The N Body Problem is a computationally complex problem that we use to predict how planets and galaxies – and everything in between – move through space. I'll show you some interesting ways to calculate it, and we'll have a look at what to do, should you find yourself in a space ship's pilot seat.
The N Body Problem is one of those famously hard to solve problems in computer science. It describes the movement and interactions of n bodies in space (where n is usually >= 3). You need a lot of computational power to passably approximate the gravitational influences a group of celestial bodies exert on each other. Can Python do that?
I'll give a super brief overview of the history of trying to predict the motion of moon, sun and the visible stars, and then we'll dive deep into the original N Body Problem, followed by creative ways to reduce the amount of calculation needed and still get a reasonable approximation. Doing this, we can see how to tackle some complex mathematic and algorithmic problems easily using Python.
If you're a Python beginner or even very early in your career as a developer, you are going to get a first impression of efficient algorithms and complex data structures, and how to measure complexity using Big O notation. If you're more advanced, you'll be treated to a hopefully interesting way of implementing the Barnes-Hutt-algorithm, and some space nerdery.
Once we have all the pieces in place, let's play with some orbits. We'll see how orbits actually behave, as opposed to what the untrained mind would expect. We can use our new algorithms to try out some manoeuvres often used by real space craft and help you be prepared for when that call from ESA or NASA finally comes, and you'll be invited to work on Python In Space!
In the last 12 years, I've been an app developer, a CTO, and a Python developer, mostly at the same time. I've carried through it all a desire to learn, a love for data visualisation, and a knack to pass on what I learned. Recently, my interest for anything space-related is in hyperdrive, and I want to share a slice of what makes space travel so interesting, while tying it all to concepts we as Python developers understand.
This proposal is the second version of this talk, which started out as a short workshop on how to implement various methods of calculating orbits, and was generally well-received. I'll try to include live animations of relevant data, with fallbacks on pre rendered data.
This talk has two main aims.

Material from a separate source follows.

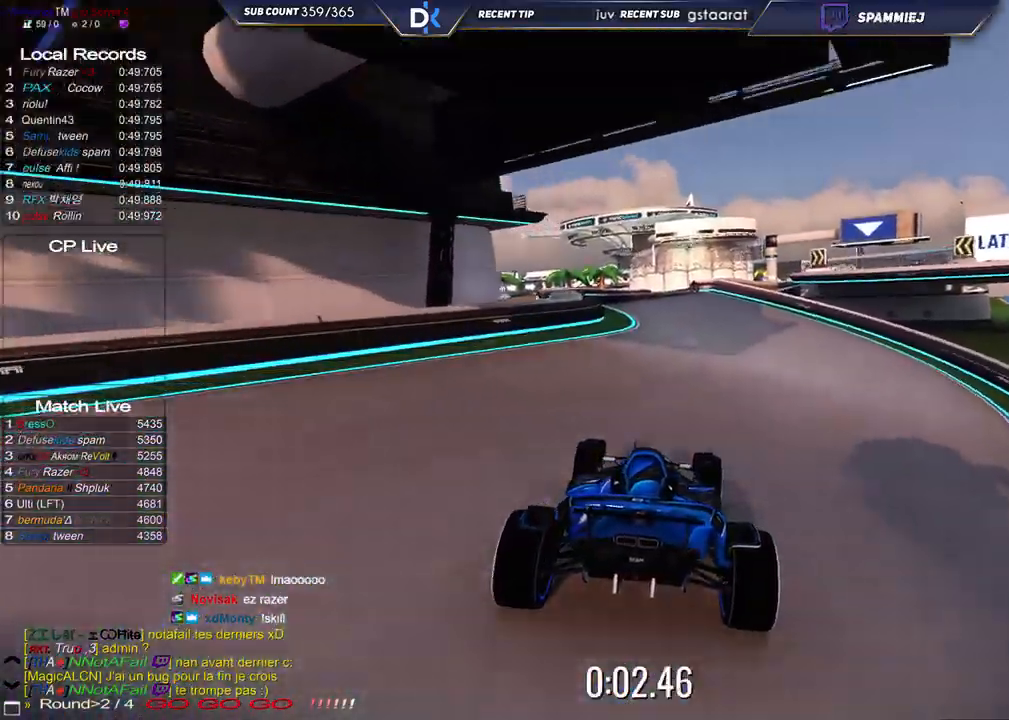
{"keys": ["up"], "events": []}
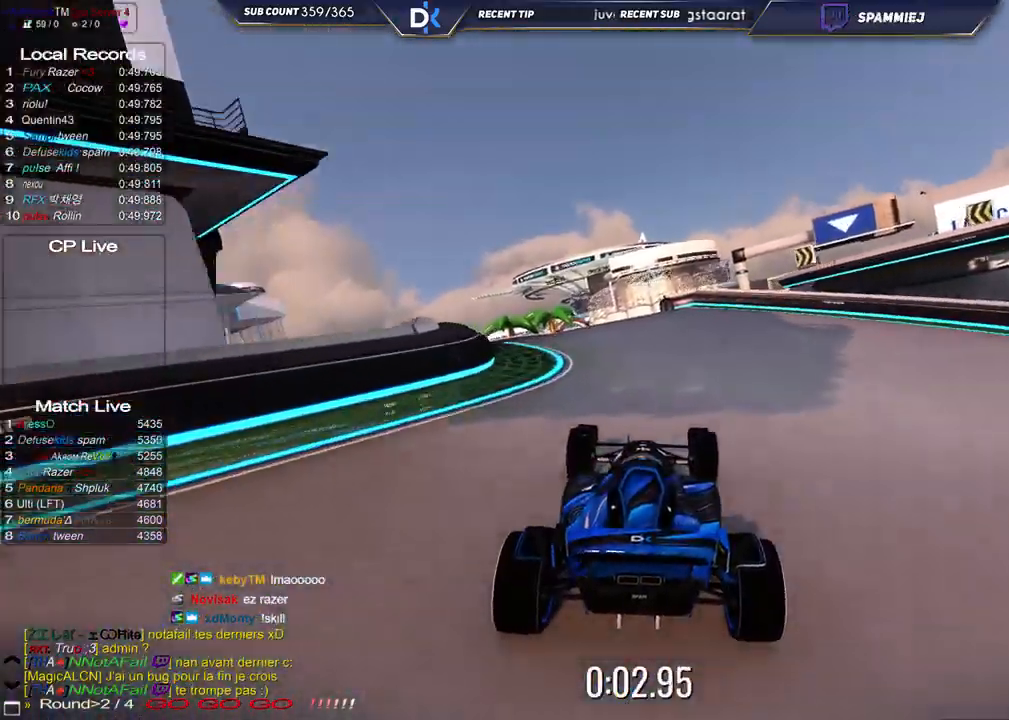
{"keys": ["right", "up"], "events": [[300, "left", "down"], [467, "left", "up"], [483, "right", "down"]]}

One is to introduce or refresh the audience's understanding of complexity analysis and good organisation of algorithmic code in Python, especially using tree structures. While I sweated the details quite a bit, audience members don't need to understand every last technicality to follow along. Instead, I hope to instill a general feeling of what is possible and what good practices are to keep complexity low and performance high in a Python program.
The other aim I have is to unabashedly share my love of space and orbital dynamics. Let's nerd out.